***** PAGE EXCERPT *****

Heaven help me, but I'm going to take issue with a political satirist.
And not just any political satirist, mind you, but Jon Stewart
himself. On his Monday show, Stewart lampooned the tendency of
journo-punditocrats to opine that the interpretation of the election
matters as much as the election itself. The humor was based on the
premise that both sides will have their spin, pundits will dutifully
select whatever spin fits the moment, and then, even though they know
they're not telling the truth, will focus the collective mind in such a
way as to perpetuate a distorted meaning of the election.
Hey -- a stopped clock is always right at least twice a day. To read election results is to interpret them. Interpretation is an active and iterative process. And the results of one set of elections -- after being interpreted -- often influences how the next set of elections are run.
But it's important for analysts to get it right. It's important for good analysts to recognize, as many don't seem to want to do, that it's in the parochial interests of moderate Hill Democrats to interpret Virginia and New Jersey as a plea for Washington to step on the brakes or clear the slate or whatever temporal slowdown metaphor they want to use. It's in the parochial interest of Republicans to interpret New Jersey and Virginia as a harbinger for the Democratic agenda in 2010 and 2012. And it's in the self-interest (and self-identity) of Virginia and New Jersey voters to assert that their election had nothing to do whatsoever with sending a message to politicians who weren't a ballot but were, instead, about local issues.

***** RECORDS FOR THE TASK *****

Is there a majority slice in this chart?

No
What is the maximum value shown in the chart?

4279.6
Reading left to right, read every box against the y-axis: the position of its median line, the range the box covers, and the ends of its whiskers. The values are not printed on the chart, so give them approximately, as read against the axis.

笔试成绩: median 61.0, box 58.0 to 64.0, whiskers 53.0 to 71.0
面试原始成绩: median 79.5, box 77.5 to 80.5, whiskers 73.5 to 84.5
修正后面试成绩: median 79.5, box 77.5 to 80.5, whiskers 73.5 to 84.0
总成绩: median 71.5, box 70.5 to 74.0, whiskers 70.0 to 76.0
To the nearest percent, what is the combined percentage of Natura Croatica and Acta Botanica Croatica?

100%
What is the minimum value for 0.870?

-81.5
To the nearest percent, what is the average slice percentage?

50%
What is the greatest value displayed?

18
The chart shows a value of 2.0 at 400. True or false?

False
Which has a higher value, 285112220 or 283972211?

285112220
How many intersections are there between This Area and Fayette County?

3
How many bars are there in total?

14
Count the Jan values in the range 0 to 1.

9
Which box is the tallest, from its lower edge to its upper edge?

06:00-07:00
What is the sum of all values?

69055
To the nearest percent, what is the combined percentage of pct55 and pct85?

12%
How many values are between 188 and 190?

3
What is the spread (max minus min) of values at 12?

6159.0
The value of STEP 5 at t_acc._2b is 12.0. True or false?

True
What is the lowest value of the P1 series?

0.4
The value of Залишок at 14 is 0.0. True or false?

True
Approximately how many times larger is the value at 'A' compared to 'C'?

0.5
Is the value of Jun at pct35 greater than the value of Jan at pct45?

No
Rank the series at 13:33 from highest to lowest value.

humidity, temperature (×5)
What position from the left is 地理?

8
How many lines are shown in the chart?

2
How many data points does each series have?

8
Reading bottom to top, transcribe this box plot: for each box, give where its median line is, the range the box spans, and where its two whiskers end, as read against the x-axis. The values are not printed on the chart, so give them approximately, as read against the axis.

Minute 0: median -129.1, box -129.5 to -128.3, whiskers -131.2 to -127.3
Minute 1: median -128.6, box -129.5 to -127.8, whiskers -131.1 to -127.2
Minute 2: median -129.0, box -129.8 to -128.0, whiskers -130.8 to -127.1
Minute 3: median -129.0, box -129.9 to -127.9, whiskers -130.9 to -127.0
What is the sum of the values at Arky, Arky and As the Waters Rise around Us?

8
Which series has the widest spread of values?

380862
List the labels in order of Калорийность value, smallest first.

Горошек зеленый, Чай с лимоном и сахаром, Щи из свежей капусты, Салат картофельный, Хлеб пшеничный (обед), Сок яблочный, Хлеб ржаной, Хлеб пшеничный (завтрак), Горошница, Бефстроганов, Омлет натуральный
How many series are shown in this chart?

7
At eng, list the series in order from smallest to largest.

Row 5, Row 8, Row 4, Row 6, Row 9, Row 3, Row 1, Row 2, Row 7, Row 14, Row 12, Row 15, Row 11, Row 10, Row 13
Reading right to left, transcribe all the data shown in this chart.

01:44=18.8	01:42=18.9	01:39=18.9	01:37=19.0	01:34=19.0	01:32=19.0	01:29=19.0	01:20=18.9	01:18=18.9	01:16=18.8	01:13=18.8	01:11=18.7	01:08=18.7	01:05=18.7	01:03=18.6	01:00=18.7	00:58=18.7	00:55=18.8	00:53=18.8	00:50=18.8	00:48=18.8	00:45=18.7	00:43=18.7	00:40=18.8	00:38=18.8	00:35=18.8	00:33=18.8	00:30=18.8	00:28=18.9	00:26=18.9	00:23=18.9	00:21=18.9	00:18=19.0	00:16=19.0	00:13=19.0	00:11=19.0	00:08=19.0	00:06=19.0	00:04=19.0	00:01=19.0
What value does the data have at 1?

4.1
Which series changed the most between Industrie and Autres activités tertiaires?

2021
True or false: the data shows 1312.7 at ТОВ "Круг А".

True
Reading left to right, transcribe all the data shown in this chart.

*****

▶ WHAT THIS EXERCISE ASKS:
1. Pull out every line of the listing that contains the word "Which".
2. Carry on the commentary on election interpretation from the point where it stops.
The commentary on election interpretation and the listing come from unrelated sources.

▶ RESPONSE LIST:
1.
Which has a higher value, 285112220 or 283972211?
Which box is the tallest, from its lower edge to its upper edge?
Which series has the widest spread of values?
Which series changed the most between Industrie and Autres activités tertiaires?

2.
The case of the Obama Surge Voter illustrates this fiction. There are some Virginia Democrats who are criticizing the Creigh Deeds campaign for failing to devise a strategy to turn out Obama Surge Voters -- younger, non-white, first-timers. There are Republicans who are gloating that the failure to turn out such voters is proof that the 2008 election was a one-off.
Neither interpretation comports with the way the races were actually run, the way the state political cultures work, nor with history. The idea that anyone would be able to turn out young voters and black voters like Barack Obama did is absurd. It is logically implausible that because this cohort of voters were motivated by the interaction of the candidate and his message in one year, they would automatically be receptive to an entirely different candidate and entirely different message another year simply because that candidate shared an initial.
Check out how odd-year elections in Virginia and New Jersey were won in years past. Independents in the odd-year elections tend to motivated by consistent, methodological, pragmatic leaders -- precisely the candidates that Bob McDonnell and Chris Christie were. They tend to be unusually responsive to economic conditions. In Virginia, strategists from both gubernatorial campaigns believe -- and have evidence to show -- that the bulk of the off-year undecideds made up their minds in the summer, when Virginia faced a budget crisis, and when the talk in the DC suburbs was of bailouts, trillion-dollar health care bills (note: THESE voters have health insurance), and double-digit unemployment.







Turnout in VA 2008: 3,723,260
Turnout in VA 2009: 1,842,793
And it's not as if somebody threw out every other one. The participating voter sets were far, far different.
On the other hand, turnout in NY-23 was not too terribly different from other off-year races and closer to what it's likely to be in 2010:
1998 137,735
2002 124,682
2006 169,099
2009 125,715
Hoffman would have creamed Owen if he had been the GOP nominee with backing from his primary opponent. He was an unknown running in a third party, and thus did phenomenally well.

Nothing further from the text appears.